Segment Start: DATASET RECORDS

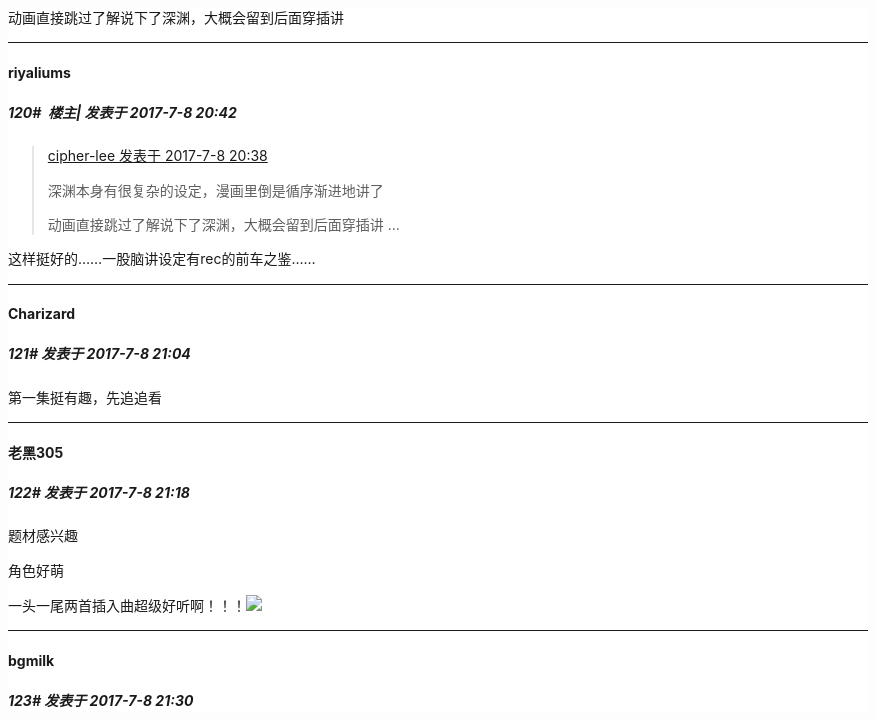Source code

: 动画直接跳过了解说下了深渊，大概会留到后面穿插讲







-----

####  riyaliums  
##### 120#         楼主| 发表于 2017-7-8 20:42



<blockquote><a href="httphttps://bbs.saraba1st.com/2b/forum.php?mod=redirect&amp;goto=findpost&amp;pid=36520924&amp;ptid=1528127" target="_blank">cipher-lee 发表于 2017-7-8 20:38</a>

深渊本身有很复杂的设定，漫画里倒是循序渐进地讲了

动画直接跳过了解说下了深渊，大概会留到后面穿插讲 ...</blockquote>
这样挺好的……一股脑讲设定有rec的前车之鉴……







-----

####  Charizard  
##### 121#       发表于 2017-7-8 21:04




第一集挺有趣，先追追看







-----

####  老黑305  
##### 122#       发表于 2017-7-8 21:18




题材感兴趣

角色好萌

一头一尾两首插入曲超级好听啊！！！<img src="https://static.saraba1st.com/image/smiley/face2017/174.png" referrerpolicy="no-referrer">







-----

####  bgmilk  
##### 123#       发表于 2017-7-8 21:30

Segment End: DATASET RECORDS

### WHAT IS EXPECTED
All lines in the entries above that hold the word "动画直接跳过了解说下了深渊" need to be copied.

### OUTPUT
: 动画直接跳过了解说下了深渊，大概会留到后面穿插讲
动画直接跳过了解说下了深渊，大概会留到后面穿插讲 ...</blockquote>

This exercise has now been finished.